Police held Thursday’s meeting to provide information and also answer residents’ questions. According to Hein, investigators believe the perpetrators may be amateurs, given their modus operandi. In each instance thieves bypassed expensive electronics for jewelry.
“They’re confident they can get rid of the jewelry (quickly),” Hein said. But the fact that the stolen merchandise included costume jewelry, which may point to a lack of experience on the thieves’ part.
All incidents have taken place when the homeowners weren’t present. In two of the incidents the burglars took pillow cases from the home, which were presumably used to carry stolen items. Over the past year burglaries in Lake County’s jurisdiction have involved the theft of pillowcases, but at this point police do not know if Dyer’s incidents are related to the county’s, said Detective Corp. Michael Wenglarz.
Two of the incidences happened at homes next to the Longwood Golf Course in Illinois. Police have beefed up patrols and will continue to investigate leads on both sides of the state line, Hein said. At this point, none of the stolen items have been recovered. There have been no witnesses and police have no suspects or vehicle descriptions.
The rate of break-ins in Dyer is actually down this year, Hein said. The department recorded 22 last year. As of Wednesday, there have been 16 this year. On the other hand, “one is too many,” he said.
Residents peppered Hein and other officers, Wenglarz, Deputy Chief Troy Grady, Detective Cmdr.

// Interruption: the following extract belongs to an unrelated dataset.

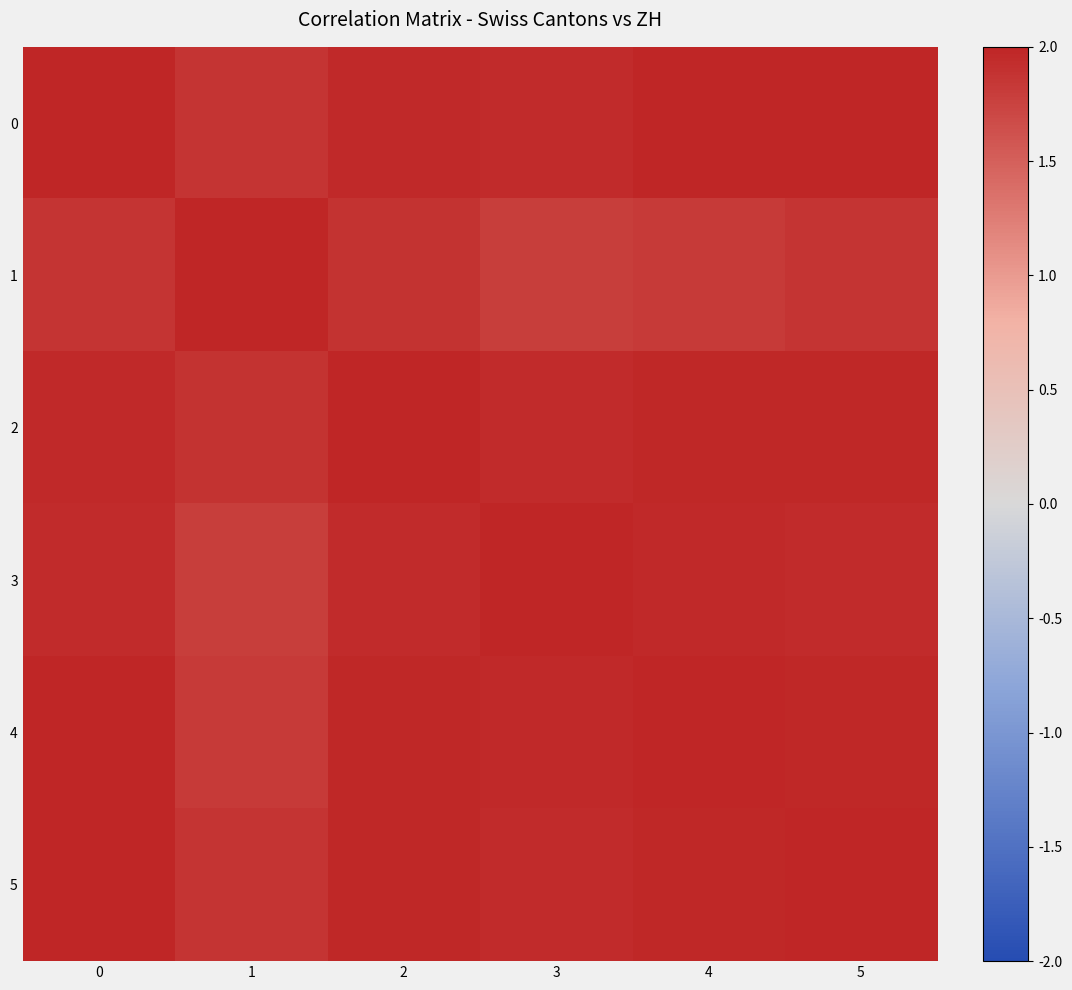

What is the total value across all series at 0?

11.8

Joe Cinko, who also sits on the Town Council, and Officer Jerry Patrick, for safety and prevention tips. Some of the most important steps to take involve keeping doors locked and entranceways lighted, Hein said.
Police provided a handout of burglary/theft prevention tips. They emphasized that the best prevention involves neighborly cooperation. Dyer tried to organize a neighborhood watch program some years ago, and only one resident responded. Even an informal crime watch is useful, Hein said.